» **TO-DO ITEM**
Among the lines of data below, reproduce only those from the one with "máte ČT sport" through the one with "Entspannung spielen dabei", exactly as they stand, both ends included.

» **DATA SUPPLIED**
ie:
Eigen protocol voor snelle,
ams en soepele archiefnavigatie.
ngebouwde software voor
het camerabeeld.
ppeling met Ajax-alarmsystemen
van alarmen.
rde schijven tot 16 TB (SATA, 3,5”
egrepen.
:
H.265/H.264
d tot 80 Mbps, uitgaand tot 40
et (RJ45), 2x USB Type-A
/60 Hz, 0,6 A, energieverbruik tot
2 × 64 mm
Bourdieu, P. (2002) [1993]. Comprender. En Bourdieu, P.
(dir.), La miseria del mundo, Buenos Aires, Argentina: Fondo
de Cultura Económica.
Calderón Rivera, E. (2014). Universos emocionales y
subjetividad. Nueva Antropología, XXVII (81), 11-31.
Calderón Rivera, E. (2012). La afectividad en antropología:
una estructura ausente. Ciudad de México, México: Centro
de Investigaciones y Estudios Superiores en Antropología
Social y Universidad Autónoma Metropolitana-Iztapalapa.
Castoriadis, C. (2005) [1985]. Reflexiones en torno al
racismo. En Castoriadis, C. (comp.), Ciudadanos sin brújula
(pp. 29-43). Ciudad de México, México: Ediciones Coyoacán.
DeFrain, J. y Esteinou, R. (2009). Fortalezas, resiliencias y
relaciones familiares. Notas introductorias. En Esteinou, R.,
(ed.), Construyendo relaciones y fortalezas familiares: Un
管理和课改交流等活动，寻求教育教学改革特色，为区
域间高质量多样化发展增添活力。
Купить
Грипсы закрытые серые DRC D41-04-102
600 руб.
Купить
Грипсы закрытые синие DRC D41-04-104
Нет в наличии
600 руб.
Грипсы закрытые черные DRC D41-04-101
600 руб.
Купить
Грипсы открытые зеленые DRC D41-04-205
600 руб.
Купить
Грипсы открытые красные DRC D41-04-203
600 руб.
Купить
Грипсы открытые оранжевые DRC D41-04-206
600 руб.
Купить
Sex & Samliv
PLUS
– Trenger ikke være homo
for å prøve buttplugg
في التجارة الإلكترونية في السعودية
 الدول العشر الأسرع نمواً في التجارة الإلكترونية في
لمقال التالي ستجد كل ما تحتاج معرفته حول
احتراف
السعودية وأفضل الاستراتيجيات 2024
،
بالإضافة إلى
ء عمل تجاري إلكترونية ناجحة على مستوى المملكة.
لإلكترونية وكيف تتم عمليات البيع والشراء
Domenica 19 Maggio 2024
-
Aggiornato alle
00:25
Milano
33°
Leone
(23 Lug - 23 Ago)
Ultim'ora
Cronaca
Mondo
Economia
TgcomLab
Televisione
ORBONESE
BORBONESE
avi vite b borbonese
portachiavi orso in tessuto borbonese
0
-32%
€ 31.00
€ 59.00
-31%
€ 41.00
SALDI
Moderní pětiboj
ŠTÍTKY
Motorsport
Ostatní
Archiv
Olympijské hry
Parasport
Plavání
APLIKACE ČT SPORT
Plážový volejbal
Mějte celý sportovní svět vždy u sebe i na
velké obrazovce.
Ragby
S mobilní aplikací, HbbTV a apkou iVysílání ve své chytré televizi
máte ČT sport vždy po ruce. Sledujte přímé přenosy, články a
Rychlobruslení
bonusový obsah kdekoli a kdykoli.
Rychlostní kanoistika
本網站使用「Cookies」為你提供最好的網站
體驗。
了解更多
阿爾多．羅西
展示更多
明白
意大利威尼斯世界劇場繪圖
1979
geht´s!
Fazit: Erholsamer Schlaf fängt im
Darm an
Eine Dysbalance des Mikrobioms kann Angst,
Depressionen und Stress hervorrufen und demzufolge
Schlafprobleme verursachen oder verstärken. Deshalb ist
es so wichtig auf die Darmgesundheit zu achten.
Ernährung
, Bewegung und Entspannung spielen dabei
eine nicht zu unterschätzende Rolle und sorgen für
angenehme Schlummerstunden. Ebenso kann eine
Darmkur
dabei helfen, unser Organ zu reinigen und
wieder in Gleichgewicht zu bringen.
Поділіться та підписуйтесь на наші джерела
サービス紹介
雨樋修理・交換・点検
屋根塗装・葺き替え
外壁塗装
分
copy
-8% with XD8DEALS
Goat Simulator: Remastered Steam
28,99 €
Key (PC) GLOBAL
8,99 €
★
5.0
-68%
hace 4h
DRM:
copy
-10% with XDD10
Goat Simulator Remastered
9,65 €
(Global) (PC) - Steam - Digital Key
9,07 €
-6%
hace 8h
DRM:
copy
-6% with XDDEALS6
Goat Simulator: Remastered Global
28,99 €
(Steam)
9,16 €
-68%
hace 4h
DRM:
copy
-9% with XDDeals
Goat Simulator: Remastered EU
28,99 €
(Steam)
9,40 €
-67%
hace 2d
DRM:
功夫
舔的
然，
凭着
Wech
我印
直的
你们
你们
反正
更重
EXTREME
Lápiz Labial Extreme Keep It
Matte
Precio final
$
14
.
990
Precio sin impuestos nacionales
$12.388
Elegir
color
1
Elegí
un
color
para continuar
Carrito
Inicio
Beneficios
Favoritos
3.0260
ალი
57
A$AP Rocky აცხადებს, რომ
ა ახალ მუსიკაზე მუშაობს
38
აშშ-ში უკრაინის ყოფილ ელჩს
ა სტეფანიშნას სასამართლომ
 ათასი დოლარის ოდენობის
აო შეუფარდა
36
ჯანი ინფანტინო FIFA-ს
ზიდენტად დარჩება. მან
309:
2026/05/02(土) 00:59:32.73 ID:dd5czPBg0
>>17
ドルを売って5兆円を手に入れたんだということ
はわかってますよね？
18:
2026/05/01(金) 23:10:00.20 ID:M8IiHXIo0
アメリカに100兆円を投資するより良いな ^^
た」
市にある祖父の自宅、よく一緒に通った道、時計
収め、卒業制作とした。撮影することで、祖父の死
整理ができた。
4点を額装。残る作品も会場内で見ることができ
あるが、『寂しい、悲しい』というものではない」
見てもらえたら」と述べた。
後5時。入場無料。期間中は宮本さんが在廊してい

» **OUTPUT**
máte ČT sport vždy po ruce. Sledujte přímé přenosy, články a
Rychlobruslení
bonusový obsah kdekoli a kdykoli.
Rychlostní kanoistika
本網站使用「Cookies」為你提供最好的網站
體驗。
了解更多
阿爾多．羅西
展示更多
明白
意大利威尼斯世界劇場繪圖
1979
geht´s!
Fazit: Erholsamer Schlaf fängt im
Darm an
Eine Dysbalance des Mikrobioms kann Angst,
Depressionen und Stress hervorrufen und demzufolge
Schlafprobleme verursachen oder verstärken. Deshalb ist
es so wichtig auf die Darmgesundheit zu achten.
Ernährung
, Bewegung und Entspannung spielen dabei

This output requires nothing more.